Assigned task
Below are the entries; state how many of their lines contain the string "slides", and nothing more.

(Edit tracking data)
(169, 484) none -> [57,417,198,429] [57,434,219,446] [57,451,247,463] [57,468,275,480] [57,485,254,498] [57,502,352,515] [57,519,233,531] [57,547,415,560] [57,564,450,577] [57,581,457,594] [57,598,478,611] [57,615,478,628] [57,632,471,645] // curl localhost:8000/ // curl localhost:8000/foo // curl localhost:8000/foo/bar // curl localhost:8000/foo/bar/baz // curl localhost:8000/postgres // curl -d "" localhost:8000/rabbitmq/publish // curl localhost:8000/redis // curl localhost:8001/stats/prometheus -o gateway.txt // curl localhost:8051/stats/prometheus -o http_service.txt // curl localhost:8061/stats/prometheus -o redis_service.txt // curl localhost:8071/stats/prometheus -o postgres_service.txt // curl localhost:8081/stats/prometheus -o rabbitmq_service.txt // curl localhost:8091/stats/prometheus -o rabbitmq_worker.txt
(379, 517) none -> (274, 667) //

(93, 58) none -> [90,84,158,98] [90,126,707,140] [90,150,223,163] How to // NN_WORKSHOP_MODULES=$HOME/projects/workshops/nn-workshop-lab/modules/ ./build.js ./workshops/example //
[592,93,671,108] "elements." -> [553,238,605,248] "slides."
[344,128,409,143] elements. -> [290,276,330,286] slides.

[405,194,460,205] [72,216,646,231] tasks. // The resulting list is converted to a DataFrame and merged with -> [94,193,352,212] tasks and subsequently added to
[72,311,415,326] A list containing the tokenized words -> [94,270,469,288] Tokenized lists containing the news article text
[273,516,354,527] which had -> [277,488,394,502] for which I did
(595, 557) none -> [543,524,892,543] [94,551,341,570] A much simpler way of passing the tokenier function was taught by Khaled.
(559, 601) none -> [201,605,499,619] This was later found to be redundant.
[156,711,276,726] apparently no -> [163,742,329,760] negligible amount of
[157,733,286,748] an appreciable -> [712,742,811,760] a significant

Exercise solution
2